- Developer: Nihon Falcom
- Publisher: Nihon Falcom
- Platforms: Windows, PlayStation Portable
- Release: JP: December 12, 1997;
- Genre: Tactical RPG
- Modes: Single-player, multiplayer

= Vantage Master =

1997 video game

 is a 1997 tactical role-playing game by Nihon Falcom. The game was never released outside of Asia. A sequel, Vantage Master V2, was released in 1998, featuring new maps and adjusted character balance but an unchanged overall game design. The English version of V2 was made available as a free download as of 2002 under the title Vantage Master Online. Another sequel, VM Japan, was released in 2002.

==Gameplay==
The player takes on the role of a summoner (known as Natial master or just master). A master can summon spirits known as Natials. All masters and Natials have maximum HP of 10. The object of the game is to reduce the opposing master's HP to 0. The game is played on a hex grid map with different types of terrains which affect the gameplay.

In scenario mode, the player must play through 30 stages, divided into 6 phases each containing 4 to 7 stages, against opposing masters. In expert mode, both the player and the enemy are equipped with all Natials and magics available in the game, but the map design is generally disadvantageous for the player. Expert Mode consists of 8 stages. Free Battle allows the player to configure all settings including masters, stats, Natials, magics and the map. Human vs Human, Human vs CPU and CPU vs CPU are also available. Secret characters are available in this mode. There are a total of 27 masters in Vantage Master, of which 18 can be accessed normally.

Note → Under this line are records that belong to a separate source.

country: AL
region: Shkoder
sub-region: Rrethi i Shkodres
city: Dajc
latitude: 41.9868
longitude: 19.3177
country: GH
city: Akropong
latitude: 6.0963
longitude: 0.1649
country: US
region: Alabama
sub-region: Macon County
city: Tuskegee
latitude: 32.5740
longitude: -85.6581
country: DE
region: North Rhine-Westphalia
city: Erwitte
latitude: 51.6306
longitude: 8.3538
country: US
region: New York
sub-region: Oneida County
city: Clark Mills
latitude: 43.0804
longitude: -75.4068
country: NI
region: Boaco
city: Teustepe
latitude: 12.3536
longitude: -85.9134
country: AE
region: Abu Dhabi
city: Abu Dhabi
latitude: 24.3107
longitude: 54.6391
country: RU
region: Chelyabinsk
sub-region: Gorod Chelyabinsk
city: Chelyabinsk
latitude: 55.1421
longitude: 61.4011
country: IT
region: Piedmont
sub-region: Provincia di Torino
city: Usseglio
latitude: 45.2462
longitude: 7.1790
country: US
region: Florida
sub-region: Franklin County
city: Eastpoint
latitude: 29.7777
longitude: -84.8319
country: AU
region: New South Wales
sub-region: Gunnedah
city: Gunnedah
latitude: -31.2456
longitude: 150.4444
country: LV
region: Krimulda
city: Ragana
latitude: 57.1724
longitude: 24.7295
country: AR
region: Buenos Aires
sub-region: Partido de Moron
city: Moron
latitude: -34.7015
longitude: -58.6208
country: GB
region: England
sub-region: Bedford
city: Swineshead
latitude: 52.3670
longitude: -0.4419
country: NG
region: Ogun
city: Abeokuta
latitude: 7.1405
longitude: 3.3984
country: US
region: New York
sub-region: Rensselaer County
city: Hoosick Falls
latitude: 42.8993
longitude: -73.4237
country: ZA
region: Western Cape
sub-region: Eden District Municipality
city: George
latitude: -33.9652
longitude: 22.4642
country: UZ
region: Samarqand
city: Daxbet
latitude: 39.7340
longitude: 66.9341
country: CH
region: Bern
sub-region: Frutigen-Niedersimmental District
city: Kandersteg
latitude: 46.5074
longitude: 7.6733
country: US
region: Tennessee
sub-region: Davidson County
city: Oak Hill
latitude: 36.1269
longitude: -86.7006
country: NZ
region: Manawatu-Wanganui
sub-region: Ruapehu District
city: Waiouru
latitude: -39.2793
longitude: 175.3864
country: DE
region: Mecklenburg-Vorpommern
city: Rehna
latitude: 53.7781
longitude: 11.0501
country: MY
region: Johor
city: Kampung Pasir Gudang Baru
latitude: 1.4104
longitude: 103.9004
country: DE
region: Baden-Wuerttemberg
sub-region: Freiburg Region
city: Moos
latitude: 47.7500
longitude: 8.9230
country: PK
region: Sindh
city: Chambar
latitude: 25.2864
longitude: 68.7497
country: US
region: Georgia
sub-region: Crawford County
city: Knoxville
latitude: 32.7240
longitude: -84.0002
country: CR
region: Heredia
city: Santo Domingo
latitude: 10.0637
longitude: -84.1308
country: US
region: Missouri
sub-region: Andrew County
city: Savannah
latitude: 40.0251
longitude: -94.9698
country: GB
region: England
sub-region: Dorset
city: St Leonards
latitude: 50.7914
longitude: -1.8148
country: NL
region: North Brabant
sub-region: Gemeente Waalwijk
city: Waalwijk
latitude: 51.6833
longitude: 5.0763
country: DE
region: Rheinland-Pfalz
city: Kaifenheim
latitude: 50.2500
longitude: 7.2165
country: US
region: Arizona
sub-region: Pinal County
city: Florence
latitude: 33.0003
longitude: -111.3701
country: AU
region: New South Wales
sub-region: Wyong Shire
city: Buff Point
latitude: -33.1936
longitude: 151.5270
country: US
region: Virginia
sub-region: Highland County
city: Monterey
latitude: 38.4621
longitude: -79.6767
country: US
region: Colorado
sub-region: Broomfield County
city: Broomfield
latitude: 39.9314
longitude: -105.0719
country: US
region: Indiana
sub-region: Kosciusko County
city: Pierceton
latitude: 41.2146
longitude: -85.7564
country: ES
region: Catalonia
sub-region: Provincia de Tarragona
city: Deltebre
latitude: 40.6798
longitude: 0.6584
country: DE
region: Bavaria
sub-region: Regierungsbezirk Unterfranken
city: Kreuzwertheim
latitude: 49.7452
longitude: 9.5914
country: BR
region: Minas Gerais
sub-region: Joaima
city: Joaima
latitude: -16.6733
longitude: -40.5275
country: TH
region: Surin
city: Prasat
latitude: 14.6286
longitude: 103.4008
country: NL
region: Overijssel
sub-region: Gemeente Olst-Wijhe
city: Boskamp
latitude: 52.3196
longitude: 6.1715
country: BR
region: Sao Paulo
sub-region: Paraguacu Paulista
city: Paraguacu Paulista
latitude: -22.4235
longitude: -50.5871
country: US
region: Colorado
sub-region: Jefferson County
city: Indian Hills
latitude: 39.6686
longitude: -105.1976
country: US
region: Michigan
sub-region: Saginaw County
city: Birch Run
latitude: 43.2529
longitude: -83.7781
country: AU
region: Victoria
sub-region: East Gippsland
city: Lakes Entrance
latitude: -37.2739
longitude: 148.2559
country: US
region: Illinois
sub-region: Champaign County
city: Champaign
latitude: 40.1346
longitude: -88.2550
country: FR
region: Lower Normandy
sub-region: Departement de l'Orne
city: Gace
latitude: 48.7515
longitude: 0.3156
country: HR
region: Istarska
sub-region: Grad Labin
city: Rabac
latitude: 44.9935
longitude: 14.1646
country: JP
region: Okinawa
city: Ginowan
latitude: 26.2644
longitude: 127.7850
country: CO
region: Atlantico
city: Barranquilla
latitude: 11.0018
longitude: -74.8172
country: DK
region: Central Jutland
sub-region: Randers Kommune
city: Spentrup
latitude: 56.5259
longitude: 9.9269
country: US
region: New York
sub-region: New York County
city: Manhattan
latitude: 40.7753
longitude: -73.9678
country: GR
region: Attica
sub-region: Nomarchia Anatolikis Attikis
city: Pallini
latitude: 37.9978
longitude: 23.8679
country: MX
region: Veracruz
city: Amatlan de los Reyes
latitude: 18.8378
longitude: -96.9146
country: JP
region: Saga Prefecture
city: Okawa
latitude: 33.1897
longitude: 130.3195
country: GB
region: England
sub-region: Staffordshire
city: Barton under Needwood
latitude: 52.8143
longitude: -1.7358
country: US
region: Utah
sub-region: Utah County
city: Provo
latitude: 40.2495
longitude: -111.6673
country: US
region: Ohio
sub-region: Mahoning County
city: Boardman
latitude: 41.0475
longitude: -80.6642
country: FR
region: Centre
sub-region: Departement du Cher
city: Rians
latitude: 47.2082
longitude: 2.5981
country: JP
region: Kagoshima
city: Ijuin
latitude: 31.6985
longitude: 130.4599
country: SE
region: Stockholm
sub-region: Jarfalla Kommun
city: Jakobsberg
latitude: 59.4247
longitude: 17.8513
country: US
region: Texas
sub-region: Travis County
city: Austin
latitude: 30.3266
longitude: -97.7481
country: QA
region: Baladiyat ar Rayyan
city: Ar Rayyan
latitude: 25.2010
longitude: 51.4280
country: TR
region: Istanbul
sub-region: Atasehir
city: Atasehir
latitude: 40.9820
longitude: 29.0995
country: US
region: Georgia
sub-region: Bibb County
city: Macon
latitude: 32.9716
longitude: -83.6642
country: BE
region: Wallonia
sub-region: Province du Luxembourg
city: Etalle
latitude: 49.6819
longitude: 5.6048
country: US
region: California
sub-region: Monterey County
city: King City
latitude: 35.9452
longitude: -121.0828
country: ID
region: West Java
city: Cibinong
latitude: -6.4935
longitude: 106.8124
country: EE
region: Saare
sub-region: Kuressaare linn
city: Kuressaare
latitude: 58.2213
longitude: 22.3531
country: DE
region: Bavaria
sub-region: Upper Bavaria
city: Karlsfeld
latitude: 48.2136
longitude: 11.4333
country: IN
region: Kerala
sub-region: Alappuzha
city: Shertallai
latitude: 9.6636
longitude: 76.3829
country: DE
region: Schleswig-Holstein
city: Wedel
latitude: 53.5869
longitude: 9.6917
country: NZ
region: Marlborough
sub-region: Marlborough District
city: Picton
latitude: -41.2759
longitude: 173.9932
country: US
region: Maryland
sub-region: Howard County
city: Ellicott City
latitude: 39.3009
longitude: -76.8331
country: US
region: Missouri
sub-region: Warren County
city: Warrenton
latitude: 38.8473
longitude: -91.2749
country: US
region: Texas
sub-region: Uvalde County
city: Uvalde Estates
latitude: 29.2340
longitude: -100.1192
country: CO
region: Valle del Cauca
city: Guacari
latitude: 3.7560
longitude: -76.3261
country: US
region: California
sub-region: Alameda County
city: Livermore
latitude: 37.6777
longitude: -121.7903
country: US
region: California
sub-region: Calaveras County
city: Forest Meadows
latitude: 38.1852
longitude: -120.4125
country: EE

There are 24 Natials that can be summoned, each of which belongs to one of four attributes: Earth, Water, Fire and Heavens. Each attribute has dominance and a weakness over one another in the following way: Earth beats Water, Water beats Fire, Fire beats Heavens, Heavens beats Earth. A Natial can also be day type or night type, becoming stronger in bright or dark places, respectively. Summoning and maintaining a Natial requires usage of MP. Each attribute has its own "style". For example, Earth units tend to have poor magic resistance with decent attack. They can move very well on land, while some are able to enter a watery terrain, albeit with penalized movement distance.

==Development==
Falcom announced the development of Vantage Master Portable for the PlayStation Portable (PSP) in 2007, which was released in April 2008. It features new characters from the Trails series of games and a multiplayer mode using the PSP's wireless capabilities. The interface is changed slightly for the PSP, and there is no mouse functionality in the PC port. Otherwise, the game is essentially a complete 3D clone of the original Vantage Master with remastered music and gameplay.

==Legacy==
A sequel, VM Japan, subtitled Vantage Master – Mystic Far East, was released in 2002 for the PC and later for the PlayStation 2; it changed the setting to feudal Japan and featured different Natials, more differences between masters, a deeper story mode, and improved graphics.

The Legend of Heroes: Trails of Cold Steel III includes a mini-game known as Vantage Masters, based on upon the systems of the game. The game's sequel, Trails of Cold Steel IV, features an updated version of it. The game returns once again in The Legend of Heroes: Trails into Reverie, which serves as finale to the arcs seen in both Trails of Cold Steel and The Legend of Heroes: Trails from Zero and Trails to Azure games.